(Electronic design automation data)

========

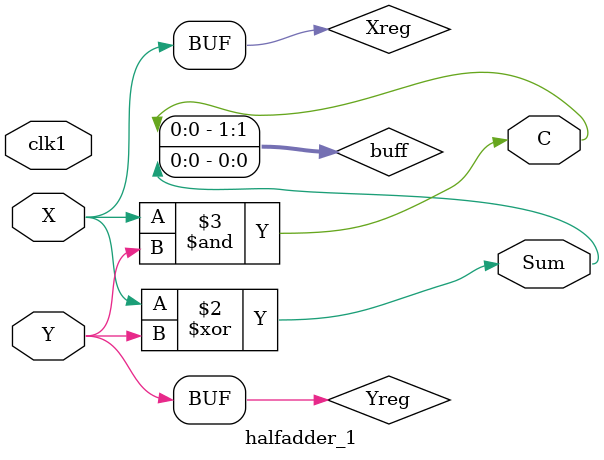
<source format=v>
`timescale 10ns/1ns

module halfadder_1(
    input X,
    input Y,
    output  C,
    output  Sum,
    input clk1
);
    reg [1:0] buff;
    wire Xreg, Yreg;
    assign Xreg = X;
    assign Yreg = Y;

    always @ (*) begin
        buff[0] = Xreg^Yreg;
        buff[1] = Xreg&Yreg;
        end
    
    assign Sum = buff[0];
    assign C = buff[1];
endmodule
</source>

========

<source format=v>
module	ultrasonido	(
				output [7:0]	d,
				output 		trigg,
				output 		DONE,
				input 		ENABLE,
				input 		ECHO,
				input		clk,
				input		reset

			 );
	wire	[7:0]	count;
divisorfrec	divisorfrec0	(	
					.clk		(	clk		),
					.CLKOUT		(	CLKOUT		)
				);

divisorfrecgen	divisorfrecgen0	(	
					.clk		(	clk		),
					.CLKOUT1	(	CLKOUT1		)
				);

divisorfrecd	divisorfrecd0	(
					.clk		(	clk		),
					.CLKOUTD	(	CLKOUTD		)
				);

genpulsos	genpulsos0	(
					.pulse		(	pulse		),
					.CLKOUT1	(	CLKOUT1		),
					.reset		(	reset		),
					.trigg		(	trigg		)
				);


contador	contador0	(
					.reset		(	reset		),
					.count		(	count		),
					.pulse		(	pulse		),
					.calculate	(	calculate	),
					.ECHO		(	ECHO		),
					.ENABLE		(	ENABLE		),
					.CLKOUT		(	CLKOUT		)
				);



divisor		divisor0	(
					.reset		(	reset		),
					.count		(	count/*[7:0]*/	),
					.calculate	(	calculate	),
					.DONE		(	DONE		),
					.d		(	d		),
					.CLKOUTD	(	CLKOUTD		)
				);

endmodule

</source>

========

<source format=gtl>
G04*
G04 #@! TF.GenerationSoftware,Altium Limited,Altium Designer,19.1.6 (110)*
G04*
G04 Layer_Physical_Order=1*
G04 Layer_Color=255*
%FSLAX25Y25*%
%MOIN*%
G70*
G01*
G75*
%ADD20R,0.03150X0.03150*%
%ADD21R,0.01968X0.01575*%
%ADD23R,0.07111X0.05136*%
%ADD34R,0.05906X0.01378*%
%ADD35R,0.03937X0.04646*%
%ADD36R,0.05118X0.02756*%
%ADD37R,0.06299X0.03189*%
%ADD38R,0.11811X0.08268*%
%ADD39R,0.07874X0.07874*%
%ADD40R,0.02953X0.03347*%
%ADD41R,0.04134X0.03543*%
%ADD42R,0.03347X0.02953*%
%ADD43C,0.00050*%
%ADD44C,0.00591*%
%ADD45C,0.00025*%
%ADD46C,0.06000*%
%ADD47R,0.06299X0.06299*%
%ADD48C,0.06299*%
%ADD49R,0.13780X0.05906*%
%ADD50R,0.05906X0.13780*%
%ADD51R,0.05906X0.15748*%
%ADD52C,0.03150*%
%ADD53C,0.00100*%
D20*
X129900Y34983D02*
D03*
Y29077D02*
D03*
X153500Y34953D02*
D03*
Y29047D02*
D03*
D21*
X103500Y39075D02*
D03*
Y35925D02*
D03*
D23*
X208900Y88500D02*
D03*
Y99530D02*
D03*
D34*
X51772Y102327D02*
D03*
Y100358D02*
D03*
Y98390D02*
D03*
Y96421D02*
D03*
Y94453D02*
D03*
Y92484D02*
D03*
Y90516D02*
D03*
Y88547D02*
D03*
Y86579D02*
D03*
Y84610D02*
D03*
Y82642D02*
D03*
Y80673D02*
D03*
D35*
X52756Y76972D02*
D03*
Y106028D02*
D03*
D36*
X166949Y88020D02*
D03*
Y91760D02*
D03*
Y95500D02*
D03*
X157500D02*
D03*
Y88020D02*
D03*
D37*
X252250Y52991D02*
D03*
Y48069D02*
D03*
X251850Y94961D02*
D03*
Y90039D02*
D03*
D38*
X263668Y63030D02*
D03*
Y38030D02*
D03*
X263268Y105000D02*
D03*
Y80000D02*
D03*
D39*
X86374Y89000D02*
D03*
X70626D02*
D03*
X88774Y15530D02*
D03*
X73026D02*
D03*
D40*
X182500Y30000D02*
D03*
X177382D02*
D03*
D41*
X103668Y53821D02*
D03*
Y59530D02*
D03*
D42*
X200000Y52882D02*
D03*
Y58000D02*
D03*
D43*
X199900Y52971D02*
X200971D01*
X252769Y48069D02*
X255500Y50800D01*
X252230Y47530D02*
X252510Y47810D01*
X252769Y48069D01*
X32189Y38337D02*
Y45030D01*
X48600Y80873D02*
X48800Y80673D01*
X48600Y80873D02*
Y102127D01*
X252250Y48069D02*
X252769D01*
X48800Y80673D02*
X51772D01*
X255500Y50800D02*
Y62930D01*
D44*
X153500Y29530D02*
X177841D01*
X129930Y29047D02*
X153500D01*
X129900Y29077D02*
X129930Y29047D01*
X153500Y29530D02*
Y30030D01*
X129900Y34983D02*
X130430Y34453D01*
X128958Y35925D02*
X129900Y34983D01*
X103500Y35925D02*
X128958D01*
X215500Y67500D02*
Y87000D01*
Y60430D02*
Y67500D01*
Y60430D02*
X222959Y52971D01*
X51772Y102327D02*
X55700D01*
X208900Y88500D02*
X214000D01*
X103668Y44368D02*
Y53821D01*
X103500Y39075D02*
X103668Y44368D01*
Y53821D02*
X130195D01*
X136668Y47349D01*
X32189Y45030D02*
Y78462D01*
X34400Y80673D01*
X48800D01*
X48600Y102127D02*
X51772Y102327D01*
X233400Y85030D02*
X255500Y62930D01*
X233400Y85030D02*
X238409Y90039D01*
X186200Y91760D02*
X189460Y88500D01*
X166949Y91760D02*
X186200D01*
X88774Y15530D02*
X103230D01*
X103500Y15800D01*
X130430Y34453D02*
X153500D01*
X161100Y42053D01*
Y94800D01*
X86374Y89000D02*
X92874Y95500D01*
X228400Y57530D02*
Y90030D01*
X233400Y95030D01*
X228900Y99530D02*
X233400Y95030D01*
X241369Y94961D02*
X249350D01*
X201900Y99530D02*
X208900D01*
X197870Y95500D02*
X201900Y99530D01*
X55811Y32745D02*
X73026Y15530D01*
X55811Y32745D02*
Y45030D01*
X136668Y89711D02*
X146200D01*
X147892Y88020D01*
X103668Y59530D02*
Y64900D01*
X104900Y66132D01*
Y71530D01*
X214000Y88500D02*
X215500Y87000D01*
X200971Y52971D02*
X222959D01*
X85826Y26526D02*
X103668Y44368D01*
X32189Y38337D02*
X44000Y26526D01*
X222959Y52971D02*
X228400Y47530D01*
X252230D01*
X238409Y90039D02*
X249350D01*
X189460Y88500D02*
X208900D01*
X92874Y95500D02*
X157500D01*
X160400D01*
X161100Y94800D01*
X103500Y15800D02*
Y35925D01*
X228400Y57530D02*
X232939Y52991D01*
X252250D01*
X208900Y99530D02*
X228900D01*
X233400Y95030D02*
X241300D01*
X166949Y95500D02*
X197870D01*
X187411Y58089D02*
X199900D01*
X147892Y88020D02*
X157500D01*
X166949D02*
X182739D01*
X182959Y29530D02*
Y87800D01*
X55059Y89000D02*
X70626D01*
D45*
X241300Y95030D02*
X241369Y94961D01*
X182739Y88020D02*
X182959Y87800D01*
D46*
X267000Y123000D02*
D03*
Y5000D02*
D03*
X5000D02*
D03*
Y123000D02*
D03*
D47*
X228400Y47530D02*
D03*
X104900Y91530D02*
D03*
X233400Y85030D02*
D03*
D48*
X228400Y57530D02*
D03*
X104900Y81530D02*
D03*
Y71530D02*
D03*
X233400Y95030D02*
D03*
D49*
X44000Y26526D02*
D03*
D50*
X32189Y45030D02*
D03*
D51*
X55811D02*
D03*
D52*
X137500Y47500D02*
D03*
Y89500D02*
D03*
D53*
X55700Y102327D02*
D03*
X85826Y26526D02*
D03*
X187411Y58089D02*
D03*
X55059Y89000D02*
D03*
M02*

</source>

========

YOUR ASSIGNMENT – Could you retype exactly the lines above, starting at the line that contains "X252230D01*" and ending at the line that contains "X166949Y95500D02*", and nothing more?

REPLY TO THE EXERCISE –
X252230D01*
X238409Y90039D02*
X249350D01*
X189460Y88500D02*
X208900D01*
X92874Y95500D02*
X157500D01*
X160400D01*
X161100Y94800D01*
X103500Y15800D02*
Y35925D01*
X228400Y57530D02*
X232939Y52991D01*
X252250D01*
X208900Y99530D02*
X228900D01*
X233400Y95030D02*
X241300D01*
X166949Y95500D02*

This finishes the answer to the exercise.